Il baratto, il valore dei soldi e l’andamento dell’economia nazionale e mondiale. Sono tutti principi di economia di base, concetti fondamentali che ognuno di noi dovrebbe far propri fin dalla più tenera età. Per un bambino non è troppo presto per imparare cosa vuol dire metter via le monete nel salvadanaio o utilizzare un prodotto piuttosto che un altro per tenere sotto controllo il bilancio familiare. Sono questi i principi a cui si ispira l’iniziativa che ha aperto i battenti a Torino nel maggio di quest’anno. Parliamo del Museo del Risparmio, esprienza unica nel suo genere che trasforma le attività ludiche in vere e proprie esprienze educative.

Più che un salone in cui si impartiscono lezioni di economia sembra una sala giochi; qui le attività ludiche sono trattate da economisti ed esperti di comunicazione per affrontare concetti ostici e noiosi che spesso in agenzie educative come la scuola, vengono trattati in maniera marginale.

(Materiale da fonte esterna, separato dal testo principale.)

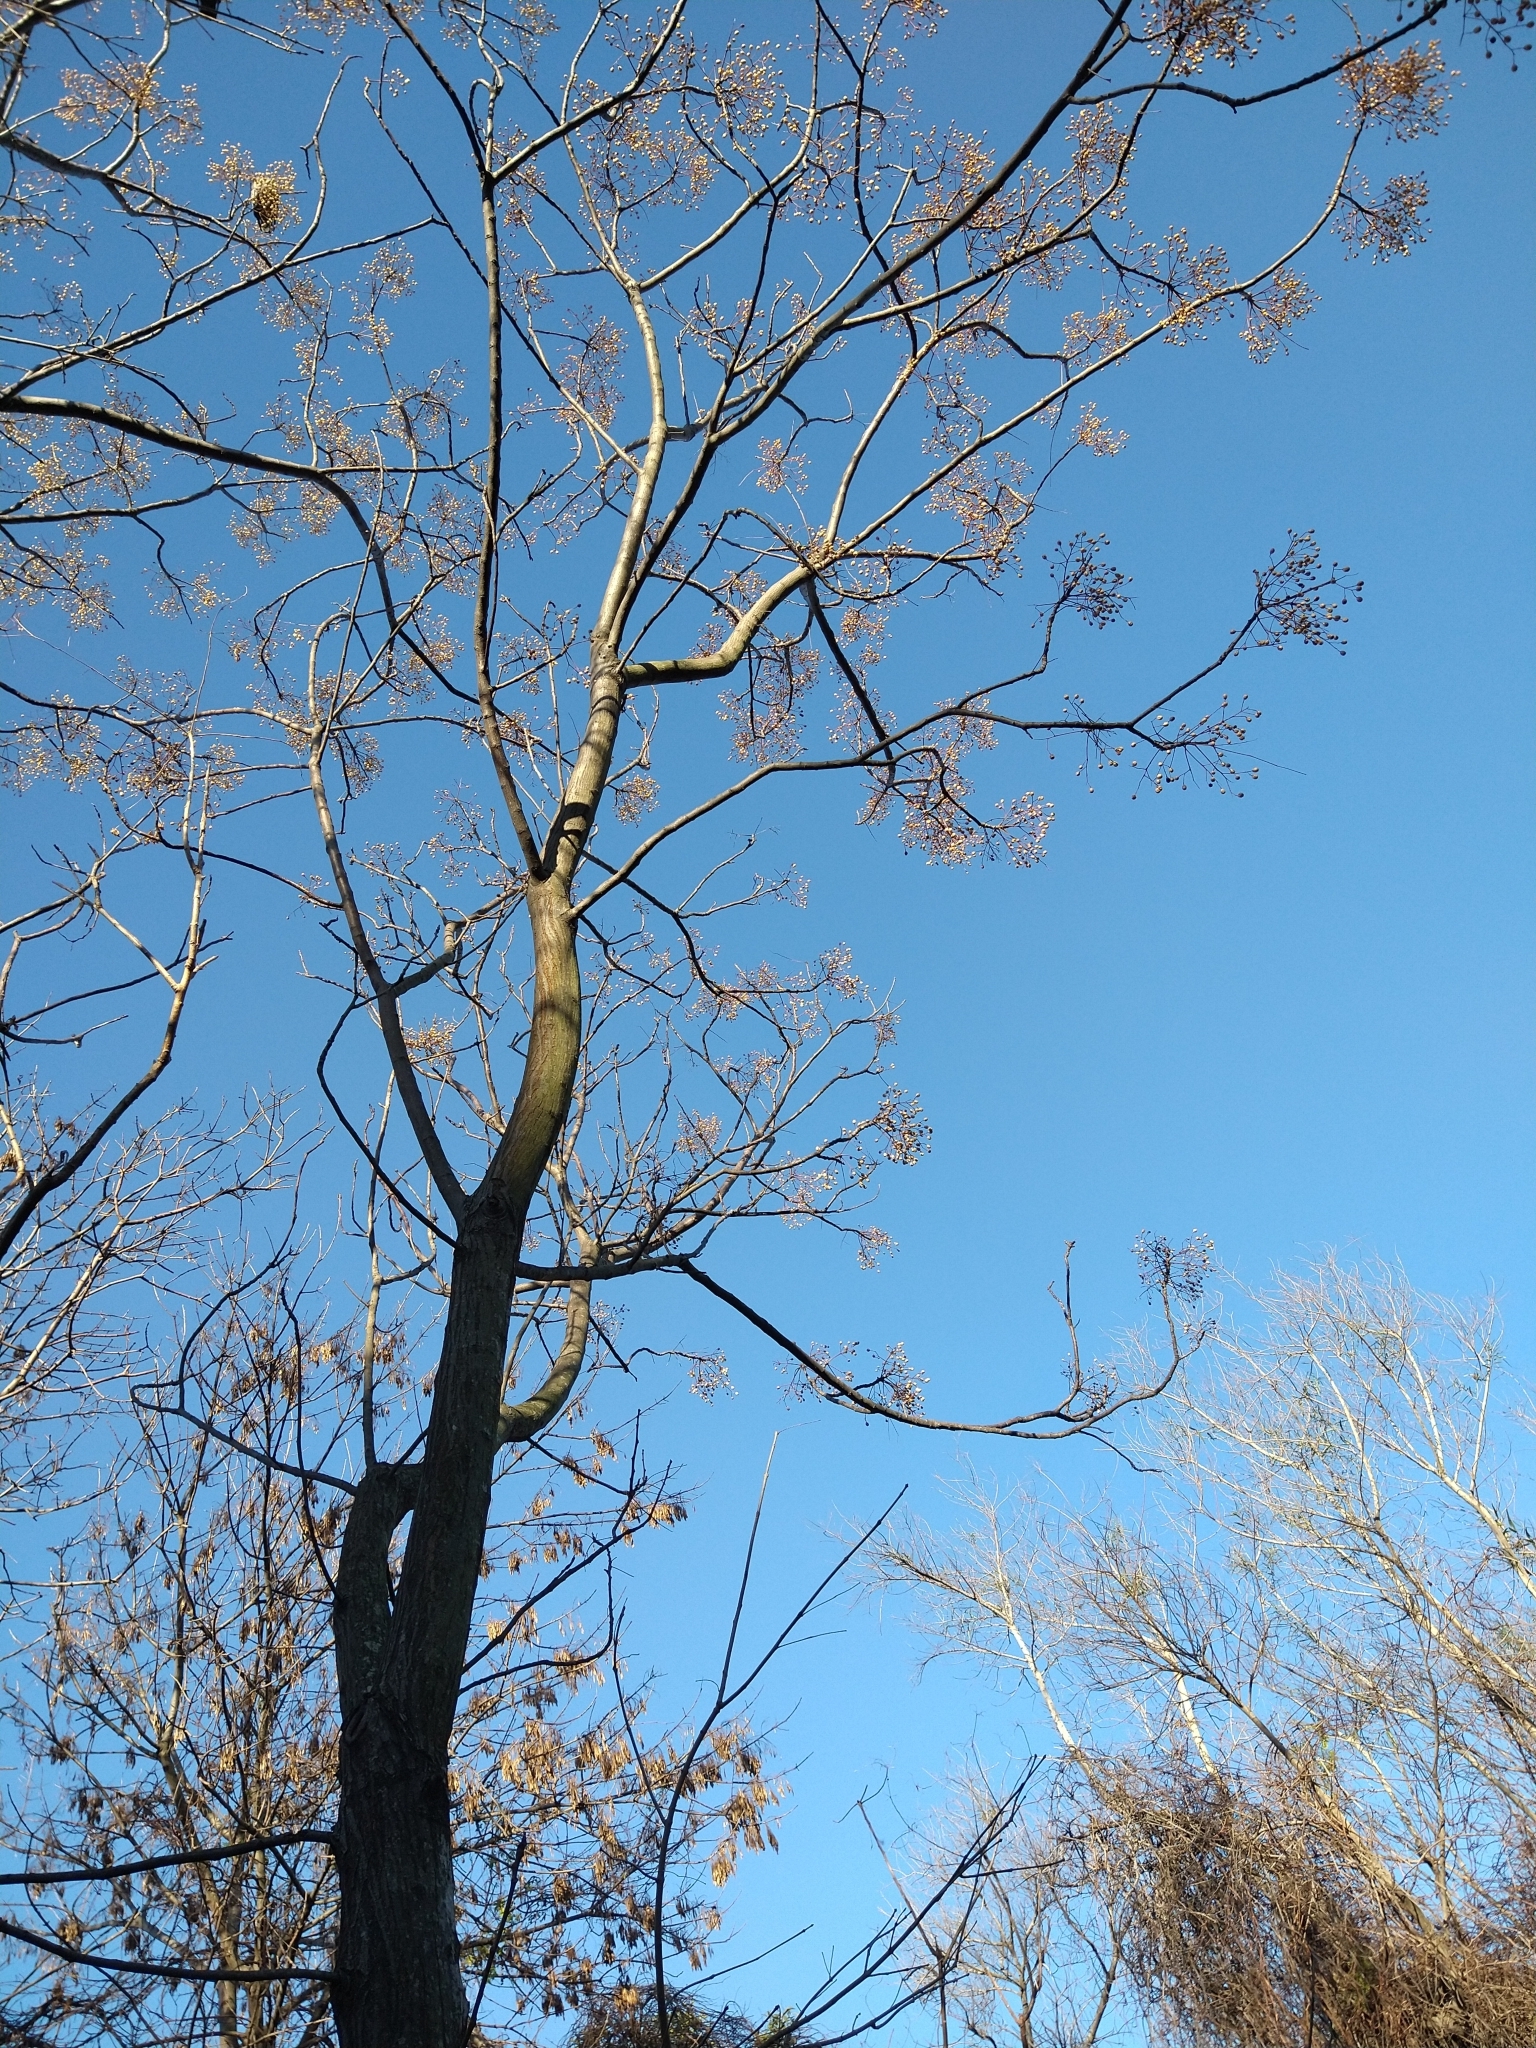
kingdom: Plantae
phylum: Tracheophyta
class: Magnoliopsida
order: Sapindales
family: Meliaceae
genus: Melia
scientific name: Melia azedarach
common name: Chinaberrytree
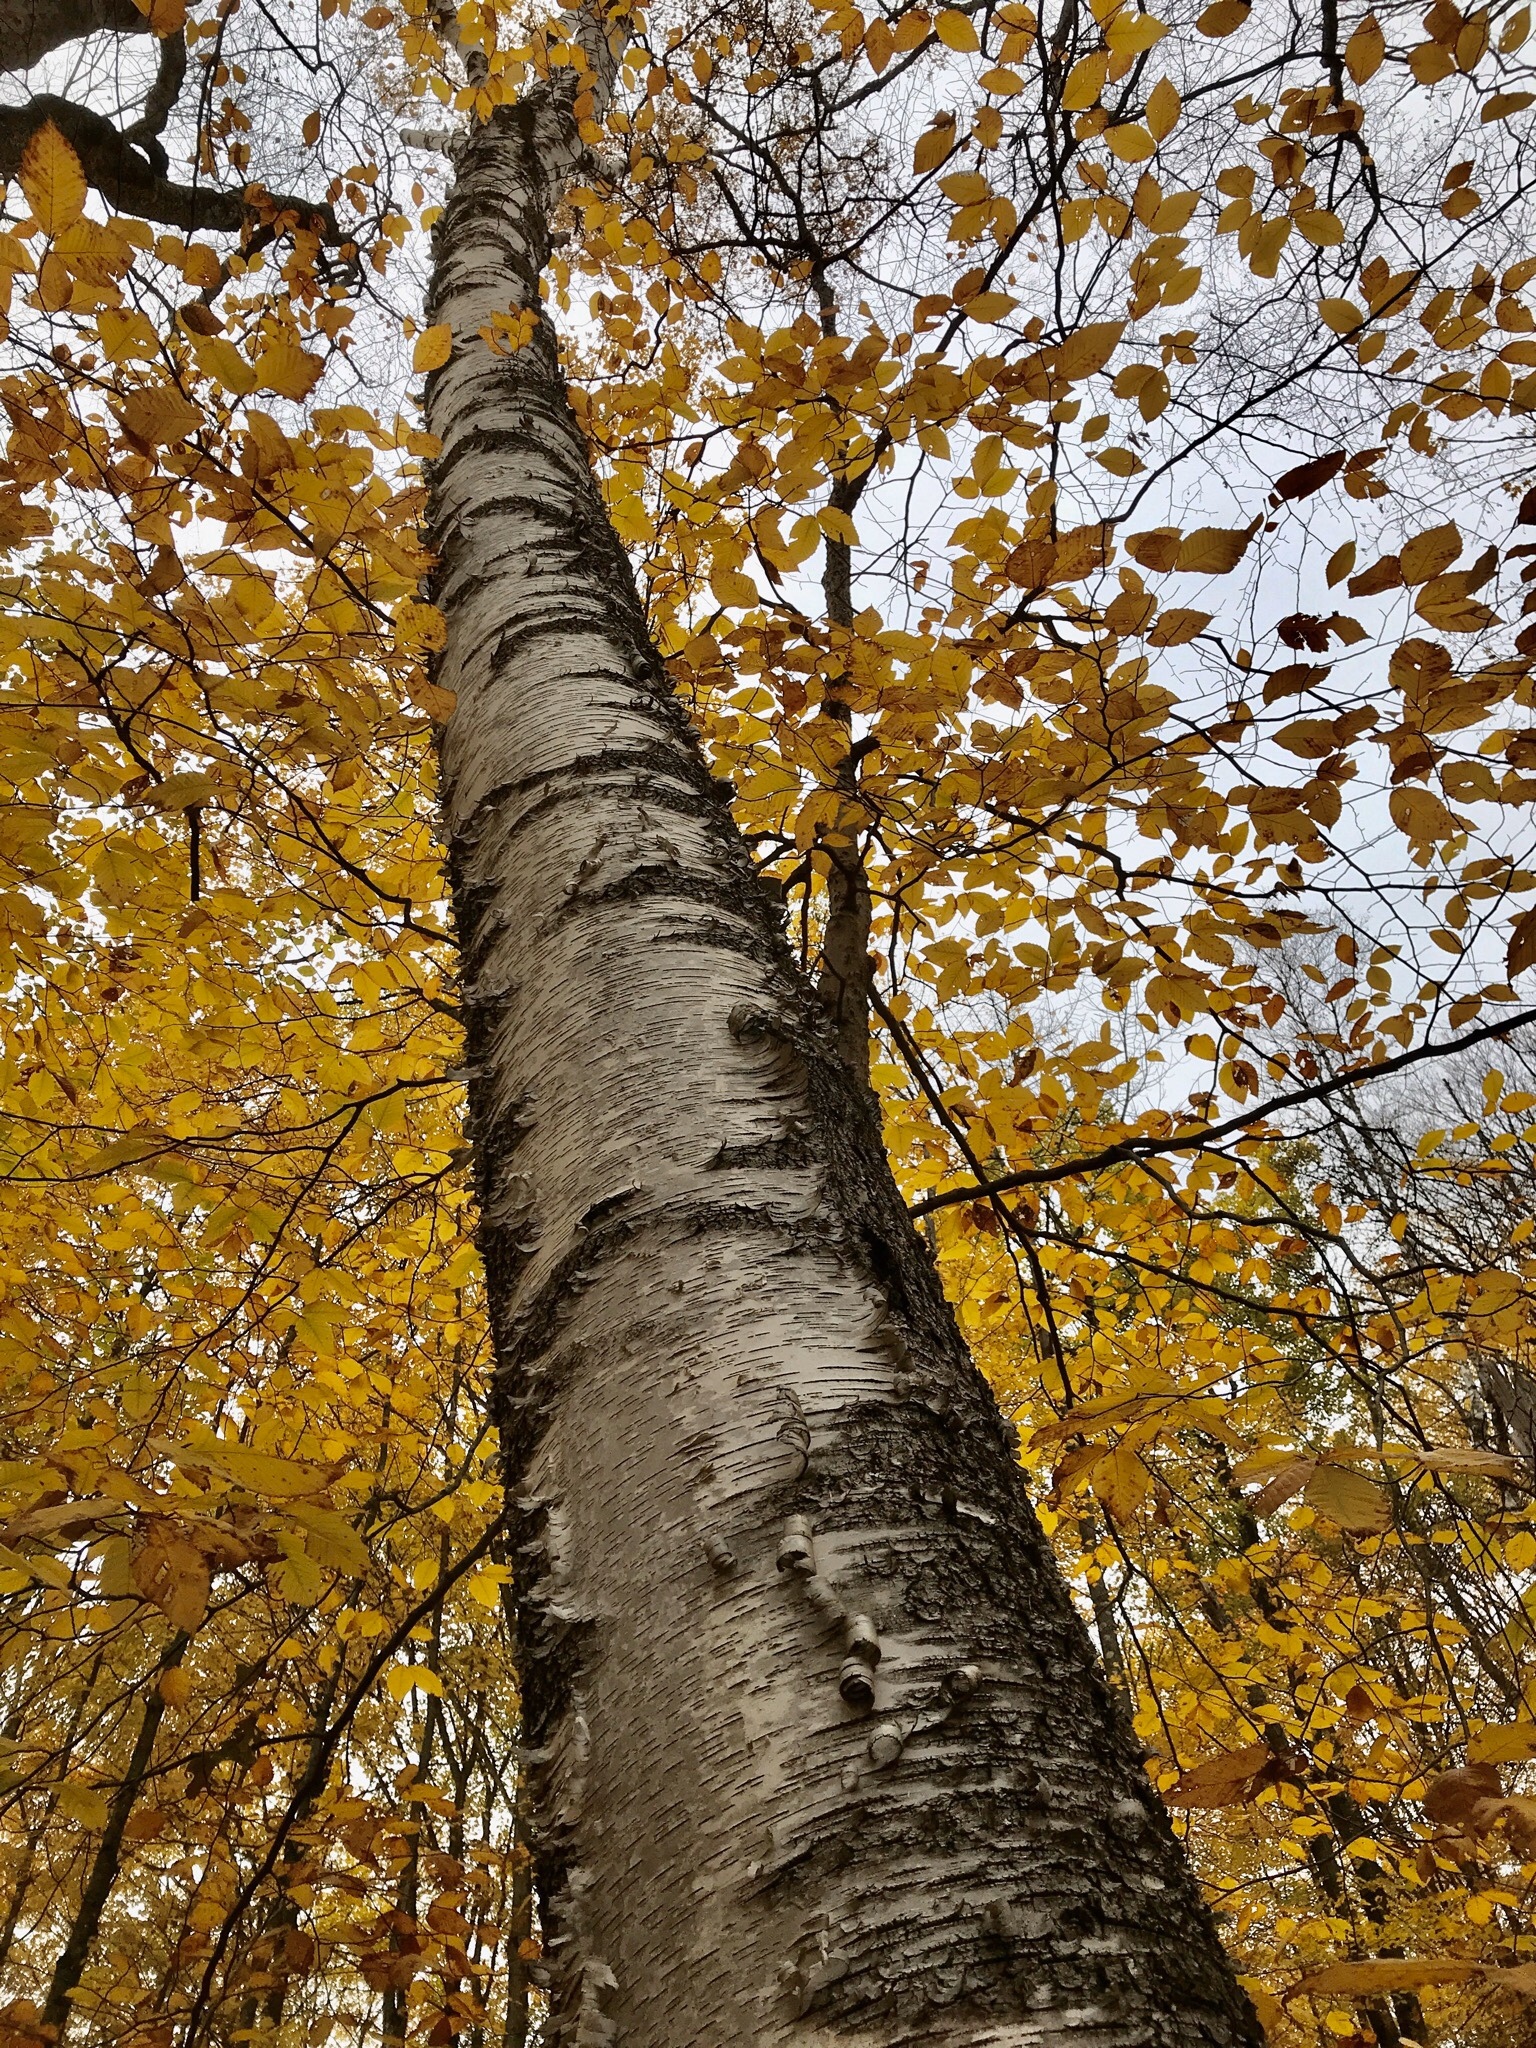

L’obiettivo è incuriosire i ragazzi di tutte le età informandoli senza travolgerli con paroloni o concetti complicati, ma indottrinandoli mediante il gioco e il divertimento. Per i più grandi ci sono sale multimediali in cui vengono trasmessi video educativi ma divertenti mentre per i più piccoli c’è il teatro delle marionette, che con le loro scenette buffe e allegre insegnano l’arte del risparmio non senza strappare anche qualche sorriso.

I bambini comprendono che attingendo dal portafoglio di mamma e papà, non ci si accorge del valore del denaro e dell’importanza del risparmio imparando ad esplorare l’economia che li circonda, in tutte le sue sfaccettature.